Updated: Sep 8
In my next series of blogs titled “Looking Back,” I'll be tracing our beginnings in the city of Mumbai during our time with IJM. I want to tell a few stories from those years. Perhaps in the telling, all will become as clear as our glass windowpane that looks out onto the valley of tea and forest stretching below us in unending splendor, amidst India's disease, poverty, injustices.
Human sweat, mingled with urine and feces (both human and animal,) dust and mud, petrol and unfiltered exhaust, beetle nut juice and spices from the breath of thousands swirled upward by the ceiling fans hit me full in the face as I stepped off the plane into the Mumbai airport. I smiled a little, it was a familiar smell, the scent of the third world where I spent the first ten years of my life. I felt an odd sense of comfort and longing, and an overwhelming surge of adventure.
There was no doubt about it, we had left a sanitized world of comfort, control and order and stepped into some place chaotic, raw and completely ungovernable. India.
Glaring florescent lights overhead and concrete under our feet, we stumbled on towards customs, the press of fifteen million people, and on towards our mission of rescuing child prostitutes. Exhausted from three days of travel through West to East time zones, our three little girls, Kavita, Rachael and Abigail drooped in the double seated stroller. I, four months pregnant, snapped at them occasionally as they grew restless. I could envision bits of our luggage and a child or two being swallowed in the crowd that constantly surged around us. How do you sit on thirteen suitcases and three children all at once? All our earthly possessions there, in the dust, surrounding me.

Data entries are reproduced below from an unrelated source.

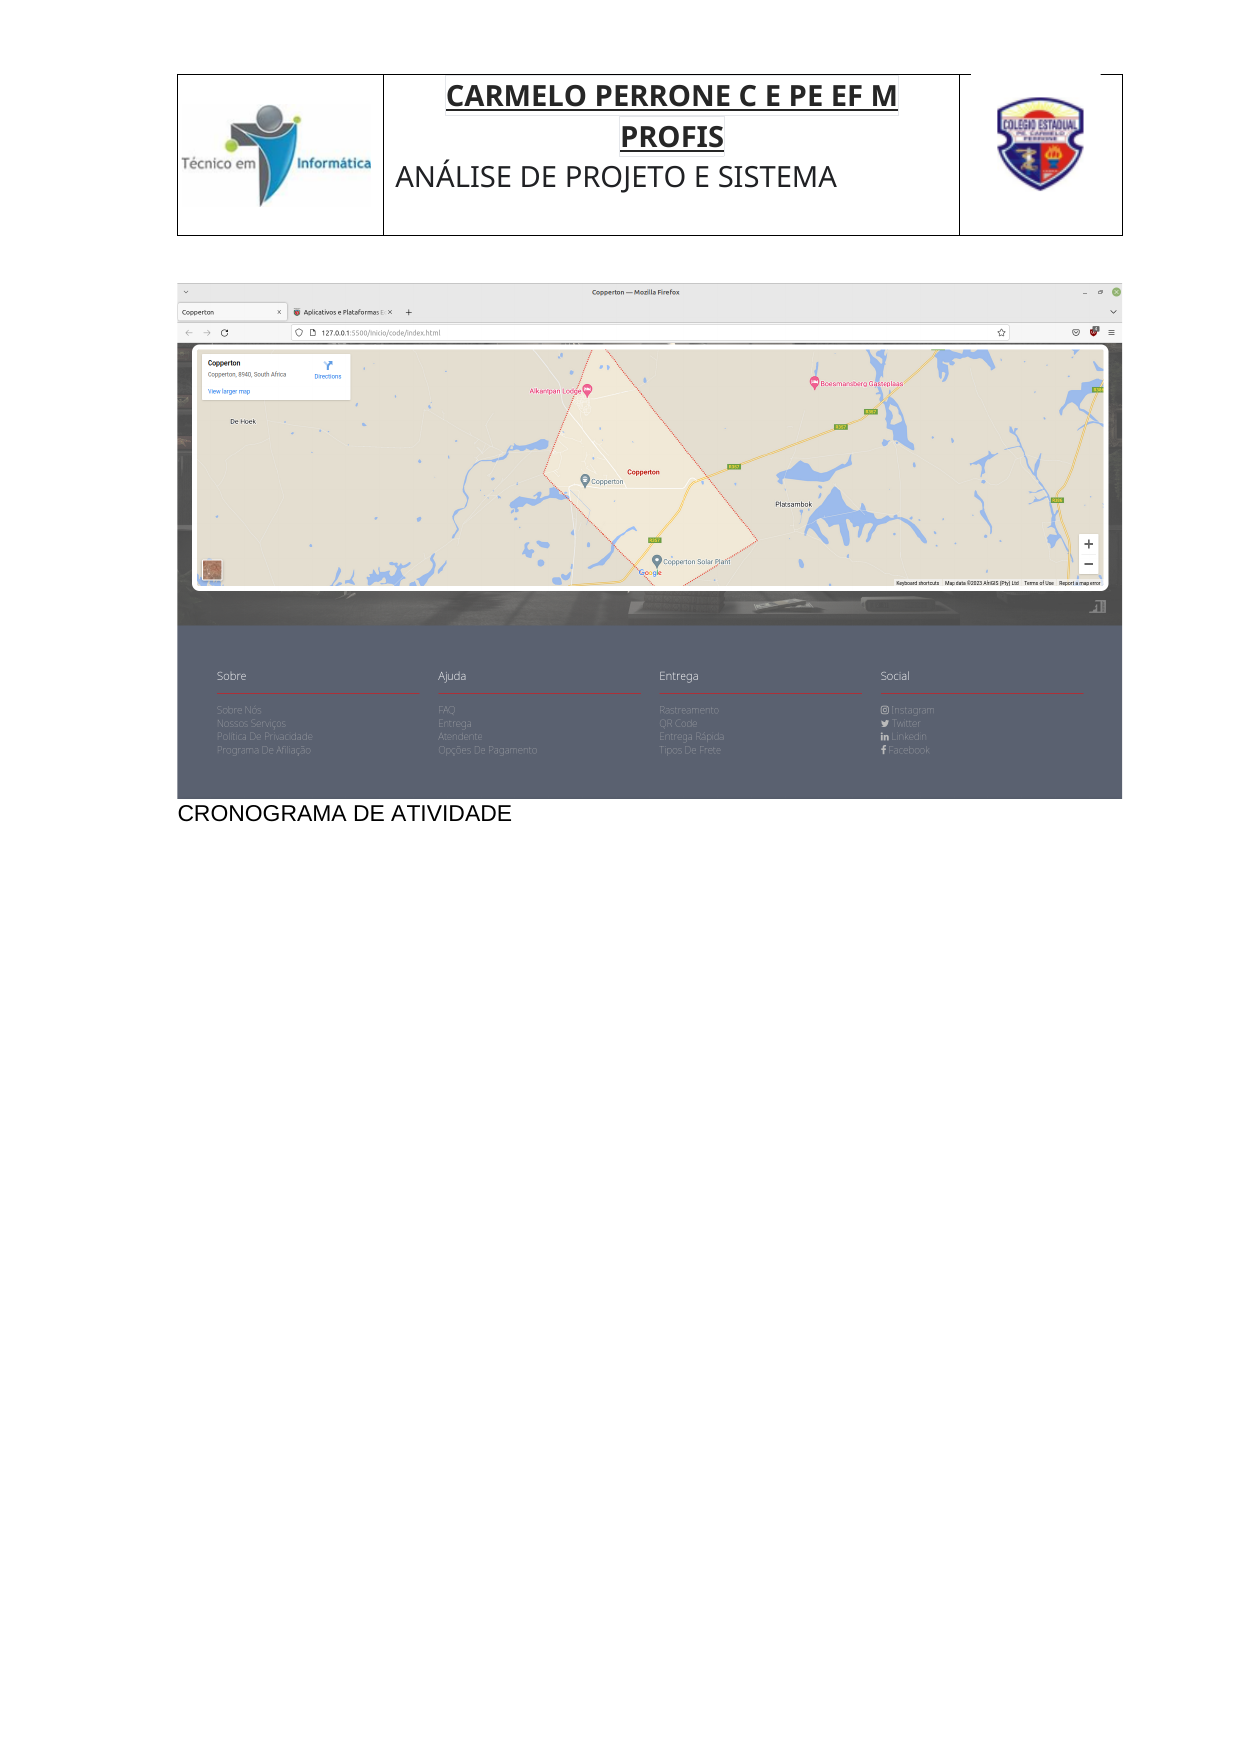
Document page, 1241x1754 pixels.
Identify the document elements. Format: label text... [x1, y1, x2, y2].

picture [971, 74, 1101, 199]
picture [177, 283, 1123, 799]
picture [181, 104, 371, 207]
text CRONOGRAMA DE ATIVIDADE [177, 799, 1122, 827]
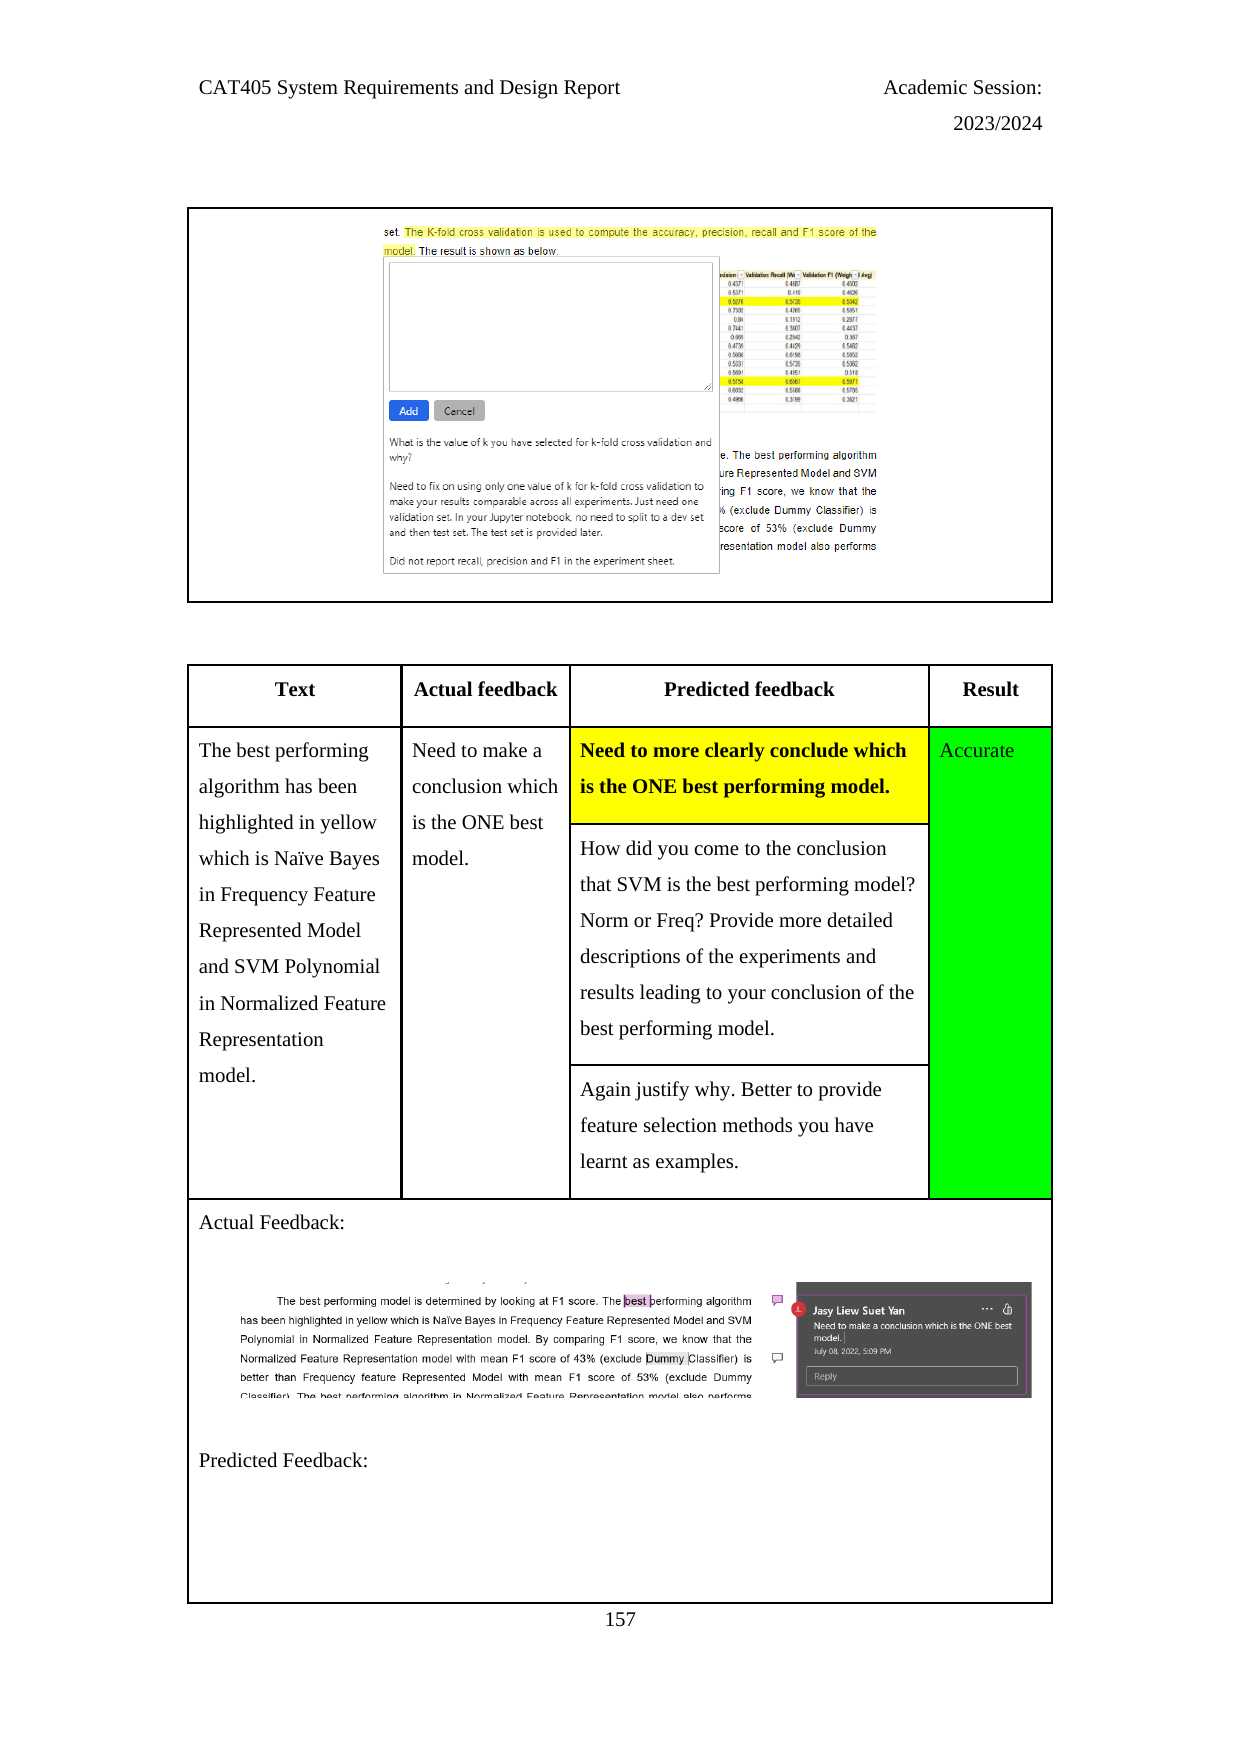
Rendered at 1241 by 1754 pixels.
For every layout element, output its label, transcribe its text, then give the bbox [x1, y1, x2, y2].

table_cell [189, 1200, 1051, 1602]
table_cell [189, 209, 1051, 601]
table_header Actual feedback [403, 666, 569, 726]
table_cell Need to make a conclusion which is the ONE best model. [403, 728, 569, 1198]
table_header Text [189, 666, 400, 726]
picture [328, 219, 913, 577]
picture [208, 1282, 1032, 1398]
table_cell Need to more clearly conclude which is the ONE best performing model. [571, 728, 928, 823]
table_cell How did you come to the conclusion that SVM is the best performing model? Norm or Freq? Provide more detailed descriptions of the experiments and results leading to your conclusion of the best performing model. [571, 825, 928, 1064]
table_cell The best performing algorithm has been highlighted in yellow which is Naïve Bayes in Frequency Feature Represented Model and SVM Polynomial in Normalized Feature Representation model. [189, 728, 400, 1198]
table_cell Accurate [930, 728, 1051, 1198]
table_header Predicted feedback [571, 666, 928, 726]
table_cell Again justify why. Better to provide feature selection methods you have learnt as examples. [571, 1066, 928, 1198]
table_header Result [930, 666, 1051, 726]
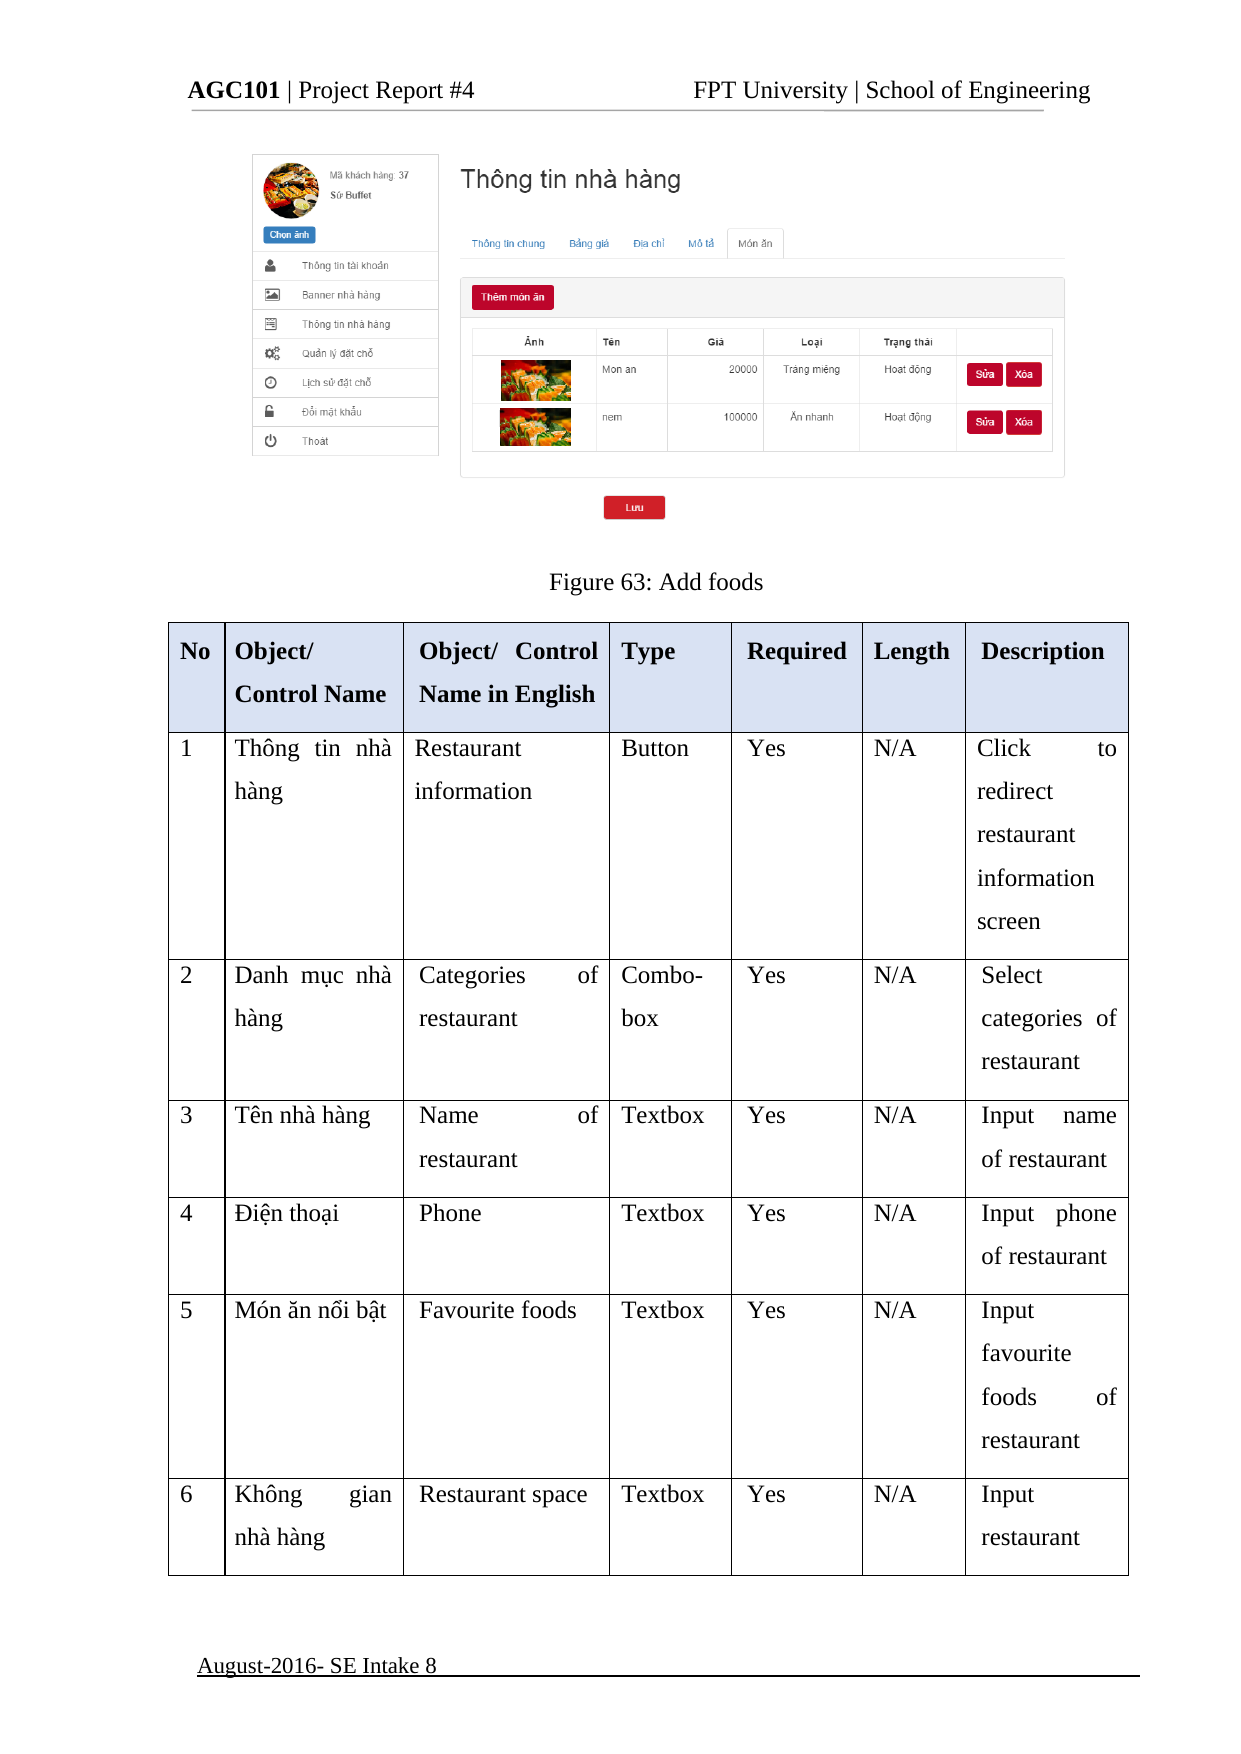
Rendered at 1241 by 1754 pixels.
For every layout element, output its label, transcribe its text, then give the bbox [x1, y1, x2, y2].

table_cell Name of restaurant [404, 1101, 609, 1197]
table_cell N/A [863, 960, 965, 1099]
table_cell Button [610, 733, 731, 959]
table_cell Món ăn nổi bật [226, 1295, 403, 1478]
table_cell Combo-box [610, 960, 731, 1099]
table_cell Thông tin nhà hàng [226, 733, 403, 959]
table_header Object/ Control Name [226, 623, 403, 732]
table_header Object/ Control Name in English [404, 623, 609, 732]
table_cell Yes [732, 1479, 862, 1575]
table_cell Textbox [610, 1479, 731, 1575]
table_cell Yes [732, 960, 862, 1099]
table_cell Click to redirect restaurant information screen [966, 733, 1128, 959]
table_cell N/A [863, 1479, 965, 1575]
table_cell Danh mục nhà hàng [226, 960, 403, 1099]
table_cell Tên nhà hàng [226, 1101, 403, 1197]
table_cell Yes [732, 733, 862, 959]
table_cell 1 [169, 733, 224, 959]
table_cell Favourite foods [404, 1295, 609, 1478]
table_cell 4 [169, 1198, 224, 1294]
table_cell Restaurant information [404, 733, 609, 959]
table_cell N/A [863, 1101, 965, 1197]
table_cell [966, 1479, 1128, 1575]
picture [221, 150, 1086, 540]
table_cell Textbox [610, 1198, 731, 1294]
table_header Length [863, 623, 965, 732]
table_cell Textbox [610, 1101, 731, 1197]
table_cell Input name of restaurant [966, 1101, 1128, 1197]
table_cell 6 [169, 1479, 224, 1575]
table_header Type [610, 623, 731, 732]
table_cell Không gian nhà hàng [226, 1479, 403, 1575]
table_header No [169, 623, 224, 732]
table_cell Yes [732, 1101, 862, 1197]
table_cell Restaurant space [404, 1479, 609, 1575]
text Figure 63: Add foods [192, 567, 1120, 595]
table_header Description [966, 623, 1128, 732]
table_cell Yes [732, 1198, 862, 1294]
table_cell Phone [404, 1198, 609, 1294]
table_cell Textbox [610, 1295, 731, 1478]
table_cell 5 [169, 1295, 224, 1478]
table_cell Input phone of restaurant [966, 1198, 1128, 1294]
table_cell N/A [863, 733, 965, 959]
table_cell Select categories of restaurant [966, 960, 1128, 1099]
table_header Required [732, 623, 862, 732]
table_cell 2 [169, 960, 224, 1099]
table_cell Điện thoại [226, 1198, 403, 1294]
table_cell 3 [169, 1101, 224, 1197]
table_cell N/A [863, 1295, 965, 1478]
table_cell Categories of restaurant [404, 960, 609, 1099]
table_cell Input favourite foods of restaurant [966, 1295, 1128, 1478]
table_cell Yes [732, 1295, 862, 1478]
table_cell N/A [863, 1198, 965, 1294]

Whisked away to a lovely seaside resort, compliments of IJM was the first of thousands of conflicting experiences juxtaposed in a matter of minutes and hours. In the dead of night our car threaded through dilapidated slums, refuse strewn roads and squalid miles of city to a palm lined, white sand resort. All life is full of contrasts, but there is nowhere like India for the intensity of those contrasts. At times the experience was like an electric shock, impossible for the mind to accept instantly, and still harder for the soul to reconcile.
Vastly comforted by the clean rooms, good food and sandy beaches for the girls to play, I ignored the oily dark water that surged with the tide. Greg and I began our search for a home in Mumbai. We traveled in a rickshaw to the edge of the island, took a ferry and found ourselves in Borovili, the northernmost part of Mumbai. A couple weeks later we found our first home, a row house in the middle of a tidy, green, middle class housing society.
Our housing society bordered a huge expanse of swamp. Our row house overlooked protected mangroves that no builders could penetrate. Instead of honking horns and thousands of pedestrians, trains and exhaust fumes I opened our back door to see a cobra wrapped on a tree hanging on a branch that leaned over our tiny garden. There was no possibility of walking in the mangroves, that would have courted a vast number of dangers. Whether in the city, or the edge of the city, the result was the same. I felt trapped, in four walls, in an unfathomable culture of caste and the world felt unsafe, foreign and terribly cloistered. I longed to take my children out, but there was no where to go. No place safe.
A few months later our son Morgan was born. In our search to find a safe place for the kids to play, we eventually joined a club with a wonderful swimming pool. I took the children there to swim three times a week in that artificial oasis that made me feel rich and pretentious when I was neither. Where were the normal middle-class outlets for children? Parks, libraries, mother's day out programs, sidewalks for heaven's sake? They didn't exist.
Children began going to school by age 2 and ½. I was committed to teaching my children at home. Already my world view created exclusion, separation, and isolation. No other moms were homeschooling. No other avenues besides institutional school existed for our children to meet other children. There was no little league, no art classes, no music classes, no ballet. I wasn't prepared to join mainstream India. I was a trained teacher, and I was fairly sure my methods were the best. Little did I know I was resigning my children and myself to years of loneliness.
As I look back I see my struggle so clearly. The beginning of the long and hard balancing act of ideals and reality. We were living out our ideals; we had moved our family to India to rescue young girls. But the realities of daily life with four children aged five years and under, in a foreign country, buried me every single day. Fifteen years later I am still trying to integrate calling and real life, in the same country, but now with kids who are growing up and leaving home.